No.5 of 1934 is another 5 movement work. The first opens with an almost Beethovenian assertiveness, with taut, muscular patterns that are both earthy and highly abstract. The second movement is one of slow liturgical parody. Bartok was a strict atheist who wrote no religious music but in this we seem to hear stillness and prayer, and then a chromatic disappointment when those prayers go unanswered. The central movement is close as we come to gaiety in the whole cycle, but even this is infected with a sardonic twist. The fourth movement seems like a strange attempt to blend the emotional dimensions of the preceding two movements with a highly ambiguous resultant. The final movement is a return to the strident intensity of the first with, in my opinion, some of the finest writing in the whole series, including the strange and lugubrious `barrel-organ' music.
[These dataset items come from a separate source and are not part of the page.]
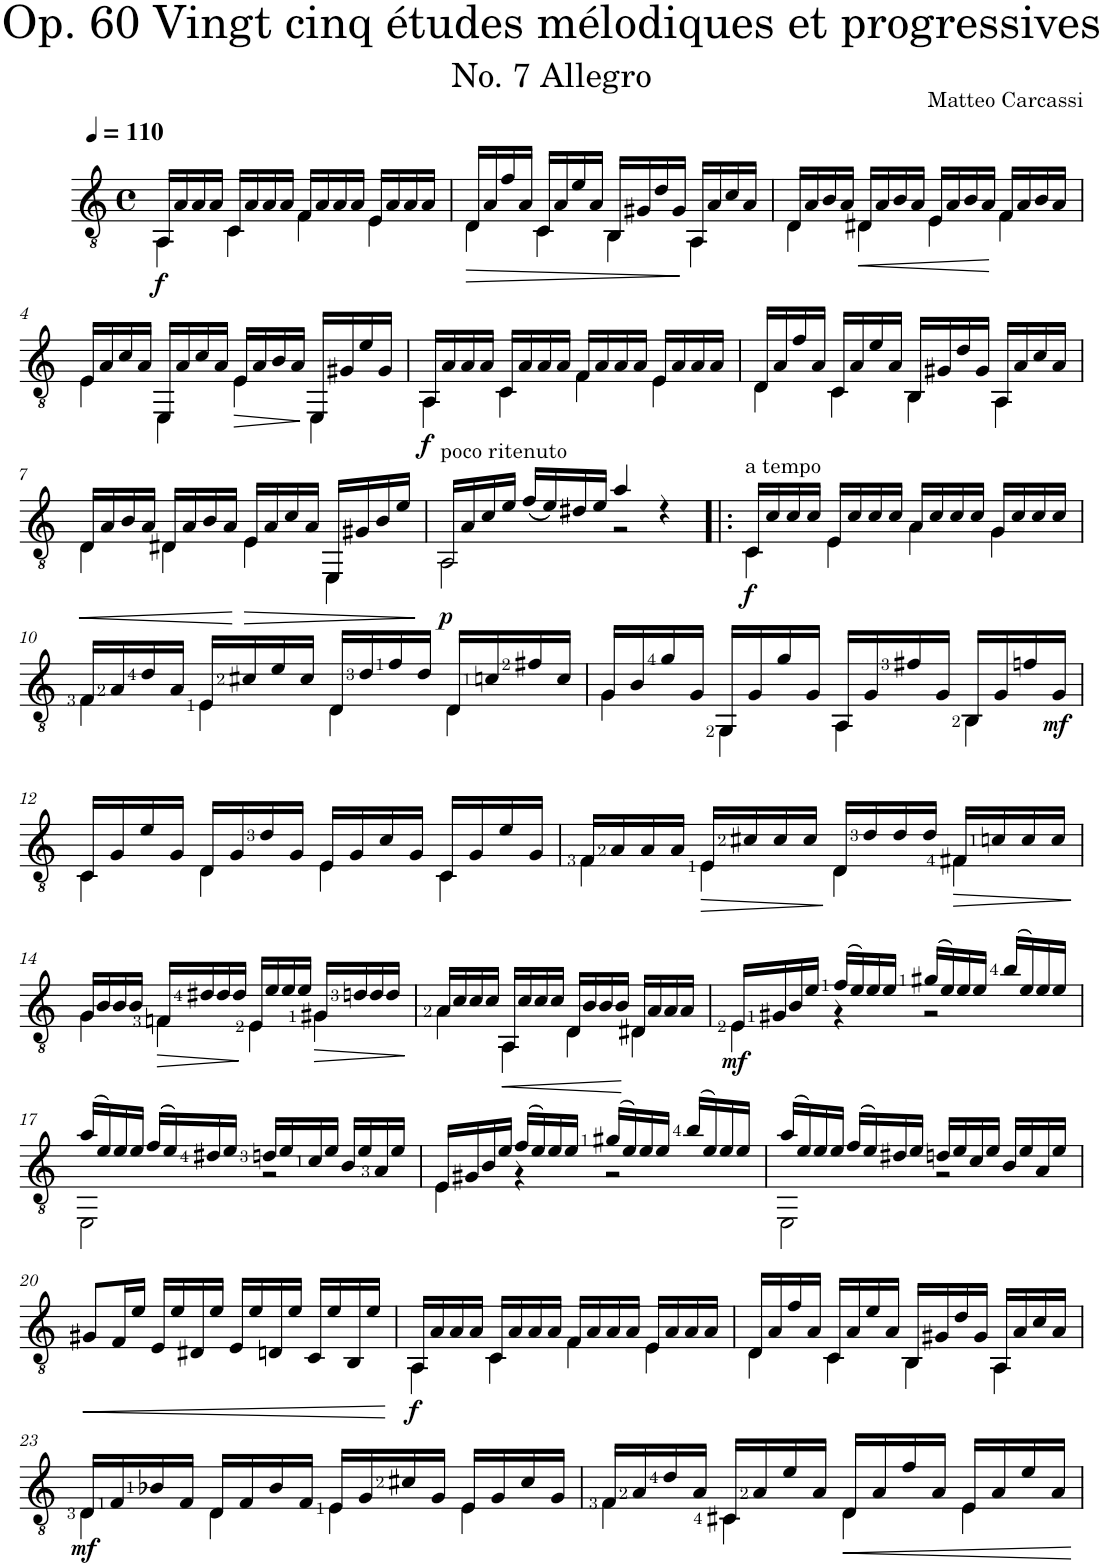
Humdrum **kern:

**kern	**dynam
*part1	*part1
*staff1	*staff1
*I"Classical Guitar	*
*I'Guit.	*
*clefGv2	*
*k[]	*
*a:	*
*M4/4	*
*met(c)	*
*MM110	*
=1	=1
*^	*
!	!	!LO:DY:b
16AA/LL	4AA\	f
16A/	.	.
16A/	.	.
16A/JJ	.	.
16C/LL	4C\	.
16A/	.	.
16A/	.	.
16A/JJ	.	.
16F/LL	4F\	.
16A/	.	.
16A/	.	.
16A/JJ	.	.
16E/LL	4E\	.
16A/	.	.
16A/	.	.
16A/JJ	.	.
=2	=2	=2
!	!	!LO:HP:b
16D/LL	4D\	>
16A/	.	.
16f/	.	.
16A/JJ	.	.
16C/LL	4C\	.
16A/	.	.
16e/	.	.
16A/JJ	.	.
16BB/LL	4BB\	.
16G#X/	.	.
16d/	.	.
16G#/JJ	.	.
16AA/LL	4AA\	]
16A/	.	.
16c/	.	.
16A/JJ	.	.
=3	=3	=3
16D/LL	4D\	.
16A/	.	.
16B/	.	.
16A/JJ	.	.
!	!	!LO:HP:b
16D#X/LL	4D#\	<
16A/	.	.
16B/	.	.
16A/JJ	.	.
16E/LL	4E\	.
16A/	.	.
16B/	.	.
16A/JJ	.	.
16F/LL	4F\	[
16A/	.	.
16B/	.	.
16A/JJ	.	.
!!LO:LB:g=z	!!
=4	=4	=4
16E/LL	4E\	.
16A/	.	.
16c/	.	.
16A/JJ	.	.
16EE/LL	4EE\	.
16A/	.	.
16c/	.	.
16A/JJ	.	.
!	!	!LO:HP:b
16E/LL	4E\	>
16A/	.	.
16B/	.	.
16A/JJ	.	.
16EE/LL	4EE\	]
16G#X/	.	.
16e/	.	.
16G#/JJ	.	.
=5	=5	=5
!	!	!LO:DY:b
16AA/LL	4AA\	f
16A/	.	.
16A/	.	.
16A/JJ	.	.
16C/LL	4C\	.
16A/	.	.
16A/	.	.
16A/JJ	.	.
16F/LL	4F\	.
16A/	.	.
16A/	.	.
16A/JJ	.	.
16E/LL	4E\	.
16A/	.	.
16A/	.	.
16A/JJ	.	.
=6	=6	=6
16D/LL	4D\	.
16A/	.	.
16f/	.	.
16A/JJ	.	.
16C/LL	4C\	.
16A/	.	.
16e/	.	.
16A/JJ	.	.
16BB/LL	4BB\	.
16G#X/	.	.
16d/	.	.
16G#/JJ	.	.
16AA/LL	4AA\	.
16A/	.	.
16c/	.	.
16A/JJ	.	.
!!LO:LB:g=z	!!
=7	=7	=7
!	!	!LO:HP:b
16D/LL	4D\	<
16A/	.	.
16B/	.	.
16A/JJ	.	.
16D#X/LL	4D#\	.
16A/	.	.
16B/	.	.
16A/JJ	.	.
!	!	!LO:HP:n=1:b
16E/LL	4E\	[ >
16A/	.	.
16c/	.	.
16A/JJ	.	.
16EE/LL	4EE\	.
16G#X/	.	.
16B/	.	.
16e/JJ	.	.
*v	*v	*
.	]
=8	=8
*^	*
!LO:TX:a:t=poco ritenuto	!	!
!	!	!LO:DY:b
16AA/LL	2AA\	p
16A/	.	.
16c/	.	.
16e/JJ	.	.
(<16f/LL	.	.
16e/)	.	.
16d#X/	.	.
16e/JJ	.	.
4a/	2r	.
4r	.	.
=9!|:	=9!|:	=9!|:
!LO:TX:a:t=a tempo	!	!
!	!	!LO:DY:b
16C/LL	4C\	f
16c/	.	.
16c/	.	.
16c/JJ	.	.
16E/LL	4E\	.
16c/	.	.
16c/	.	.
16c/JJ	.	.
16A/LL	4A\	.
16c/	.	.
16c/	.	.
16c/JJ	.	.
16G/LL	4G\	.
16c/	.	.
16c/	.	.
16c/JJ	.	.
!!LO:LB:g=z	!!
=10	=10	=10
16F/LL	4F\	.
16A/	.	.
16d/	.	.
16A/JJ	.	.
16E/LL	4E\	.
16c#X/	.	.
16e/	.	.
16c#/JJ	.	.
16D/LL	4D\	.
16d/	.	.
16f/	.	.
16d/JJ	.	.
16D/LL	4D\	.
16cn/	.	.
16f#X/	.	.
16c/JJ	.	.
=11	=11	=11
16G/LL	4G\	.
16B/	.	.
16g/	.	.
16G/JJ	.	.
16GG/LL	4GG\	.
16G/	.	.
16g/	.	.
16G/JJ	.	.
16AA/LL	4AA\	.
16G/	.	.
16f#X/	.	.
16G/JJ	.	.
16BB/LL	4BB\	.
16G/	.	.
16fn/	.	.
!	!	!LO:DY:b
16G/JJ	.	mf
!!LO:LB:g=z	!!
=12	=12	=12
16C/LL	4C\	.
16G/	.	.
16e/	.	.
16G/JJ	.	.
16D/LL	4D\	.
16G/	.	.
16d/	.	.
16G/JJ	.	.
16E/LL	4E\	.
16G/	.	.
16c/	.	.
16G/JJ	.	.
16C/LL	4C\	.
16G/	.	.
16e/	.	.
16G/JJ	.	.
=13	=13	=13
16F/LL	4F\	.
16A/	.	.
16A/	.	.
16A/JJ	.	.
!	!	!LO:HP:b
16E/LL	4E\	>
16c#X/	.	.
16c#/	.	.
16c#/JJ	.	.
16D/LL	4D\	]
16d/	.	.
16d/	.	.
16d/JJ	.	.
!	!	!LO:HP:b
16F#X/LL	4F#\	>
16cn/	.	.
16c/	.	.
16c/JJ	.	.
*v	*v	*
.	]
!!LO:LB:g=z
=14	=14
*^	*
16G/LL	4G\	.
16B/	.	.
16B/	.	.
16B/JJ	.	.
!	!	!LO:HP:b
16Fn/LL	4F\	>
16d#X/	.	.
16d#/	.	.
16d#/JJ	.	.
16E/LL	4E\	]
16e/	.	.
16e/	.	.
16e/JJ	.	.
!	!	!LO:HP:b
16G#X/LL	4G#\	>
16dn/	.	.
16d/	.	.
16d/JJ	.	.
*v	*v	*
.	]
=15	=15
*^	*
16A/LL	4A\	.
16c/	.	.
16c/	.	.
16c/JJ	.	.
!	!	!LO:HP:b
16AA/LL	4AA\	<
16c/	.	.
16c/	.	.
16c/JJ	.	.
16D/LL	4D\	.
16B/	.	.
16B/	.	.
16B/JJ	.	.
16D#X/LL	4D#\	[
16A/	.	.
16A/	.	.
16A/JJ	.	.
=16	=16	=16
!	!	!LO:DY:b
16E/LL	4E\	mf
16G#X/	.	.
16B/	.	.
16e/JJ	.	.
(16f/LL	4r	.
16e/)	.	.
16e/	.	.
16e/JJ	.	.
(16g#X/LL	2r	.
16e/)	.	.
16e/	.	.
16e/JJ	.	.
(16b/LL	.	.
16e/)	.	.
16e/	.	.
16e/JJ	.	.
!!LO:LB:g=z	!!
=17	=17	=17
(16a/LL	2EE\	.
16e/)	.	.
16e/	.	.
16e/JJ	.	.
(16f/LL	.	.
16e/)	.	.
16d#X/	.	.
16e/JJ	.	.
16dn/LL	2r	.
16e/	.	.
16c/	.	.
16e/JJ	.	.
16B/LL	.	.
16e/	.	.
16A/	.	.
16e/JJ	.	.
=18	=18	=18
16E/LL	4E\	.
16G#X/	.	.
16B/	.	.
16e/JJ	.	.
(16f/LL	4r	.
16e/)	.	.
16e/	.	.
16e/JJ	.	.
(16g#X/LL	2r	.
16e/)	.	.
16e/	.	.
16e/JJ	.	.
(16b/LL	.	.
16e/)	.	.
16e/	.	.
16e/JJ	.	.
=19	=19	=19
(16a/LL	2EE\	.
16e/)	.	.
16e/	.	.
16e/JJ	.	.
(16f/LL	.	.
16e/)	.	.
16d#X/	.	.
16e/JJ	.	.
16dn/LL	2r	.
16e/	.	.
16c/	.	.
16e/JJ	.	.
16B/LL	.	.
16e/	.	.
16A/	.	.
16e/JJ	.	.
*v	*v	*
!!LO:LB:g=z
=20	=20
!	!LO:HP:b
8G#X/L	<
16F/L	.
16e/JJ	.
16E/LL	.
16e/	.
16D#X/	.
16e/JJ	.
16E/LL	.
16e/	.
16Dn/	.
16e/JJ	.
16C/LL	.
16e/	.
16BB/	.
16e/JJ	.
.	[
=21	=21
*^	*
!	!	!LO:DY:b
16AA/LL	4AA\	f
16A/	.	.
16A/	.	.
16A/JJ	.	.
16C/LL	4C\	.
16A/	.	.
16A/	.	.
16A/JJ	.	.
16F/LL	4F\	.
16A/	.	.
16A/	.	.
16A/JJ	.	.
16E/LL	4E\	.
16A/	.	.
16A/	.	.
16A/JJ	.	.
=22	=22	=22
16D/LL	4D\	.
16A/	.	.
16f/	.	.
16A/JJ	.	.
16C/LL	4C\	.
16A/	.	.
16e/	.	.
16A/JJ	.	.
16BB/LL	4BB\	.
16G#X/	.	.
16d/	.	.
16G#/JJ	.	.
16AA/LL	4AA\	.
16A/	.	.
16c/	.	.
16A/JJ	.	.
!!LO:LB:g=z	!!
=23	=23	=23
!	!	!LO:DY:b
16D/LL	4D\	mf
16F/	.	.
16B-X/	.	.
16F/JJ	.	.
16D/LL	4D\	.
16F/	.	.
16B-/	.	.
16F/JJ	.	.
16E/LL	4E\	.
16G/	.	.
16c#X/	.	.
16G/JJ	.	.
16E/LL	4E\	.
16G/	.	.
16c#/	.	.
16G/JJ	.	.
=24	=24	=24
16F/LL	4F\	.
16A/	.	.
16d/	.	.
16A/JJ	.	.
16C#X/LL	4C#\	.
16A/	.	.
16e/	.	.
16A/JJ	.	.
!	!	!LO:HP:b
16D/LL	4D\	<
16A/	.	.
16f/	.	.
16A/JJ	.	.
16E/LL	4E\	.
16A/	.	.
16e/	.	.
16A/JJ	.	.
*v	*v	*
.	[
=	=
*-	*-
No.6 of 1939 is a four movement work, each of which begins with the statement of a slowly rambling, melancholy figure, with more or less accompaniment. The first movement follows the solo statement of this figure with intense music that seems to pit the Beethovenian tendency heard in No.5 against the more Debussy-like language of the earlier works. The figure is followed in the second movement by a lopsided march, that must continually overcome obstacles in order to maintain its momentum. It includes a strange interlude involving what sound like highly chromatic balalaikas. The third movement gives us a peasant dance theme that is constantly interrupted by more difficult material that prevents it from ever getting going. The effect is one of frustration. The final movement is a slow, painful one in which the mournful potential of the leading figure is finally worked out in full. It ends on a note of complete emptiness and desolation, almost as if he knew that he would be writing no more quartets in his lifetime.
So, to be fair these works are no bundle of laughs. But they are packed full of deadly passion, devastating intelligence, the occasional turn of savage wit, but above all a strange and desolate beauty.